Today was the day. The rite of passage for all females who have made it to the magic age of adulthood... the yearly exam with the Gynecologist. It is not the most pleasant of experiences and waiting in the office doesn't make the experience any better. I arrived 30 minutes early, so I knew I'd be waiting a while.
As my appointment time inched closer the lady at the desk told me that it should only be a few more minutes. My appointment time came and went and I was still in the waiting room. After I'd been there about 45 minutes I was called back to start the process. You know the drill: specimen, finger-stick, blood pressure, the dreaded scale, and the questionnaire about your life and meds. By the time I got to a room it was 30 minutes past my appointment time. It's never pleasant to wait, and waiting in a cold exam room (watching the snow fall through the window) in minimal coverings doesn't add to the experience. My immediate thoughts were of irritation and then I remembered.
I remembered the day several years ago when I came into that office for an ultrasound for the very first time. After the initial scans the tech told us that she needed to step out to bring the doctor in. My doctor wasn't available so one of her partners came in to explain to us that our baby had no heartbeat. I had never laid eyes on this woman before, but there was genuine concern and compassion in the way that she handled this tough situation. She sat in that room and cried with me and listened to me spill my heart. She never rushed me and made me feel like this was the most important thing she would deal with all day. I had no doubt that from that point on she was my new doctor.
Dr. Katherine Frederick is one of a kind. She rearranged her schedule to do the D & C following my miscarriage. She was incredibly encouraging through the process of trying again. The second time around she followed me very closely to ease my fears. When we had the abnormal ultrasound with Brinkley she took so much extra time with us. She personally called me to talk about my lab work and spent close to an hour on the phone with Bryan and I. Never once did she ever make me feel like my baby was anything less than perfect despite his diagnosis.
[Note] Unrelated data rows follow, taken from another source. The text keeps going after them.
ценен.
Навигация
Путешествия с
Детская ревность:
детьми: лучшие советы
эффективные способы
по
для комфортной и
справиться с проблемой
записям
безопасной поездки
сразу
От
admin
Over and over again she has gone above and beyond for me.
With that in mind, I thought about the young mom who may be in the room next door getting a tough diagnosis. I thought about the lady who may be scared to death about an unplanned pregnancy. I thought about the lady that they were working in because something unexpected happened to her. I thought about the young girl that may be there for the first time scared to death of what the OBGYN's office is all about. I thought about the day I was rushed out of the office to be admitted for my emergency c-section.
I thought about how each and every appointment that I have had with Dr. Fredrick has been one that I've walked away from knowing that she cared and gave me the best care that she could. Knowing that she was giving those patients she same great care that she always gives me made me wrap my exam gown a little tighter and settle in to wait patiently (and thankfully) for my turn.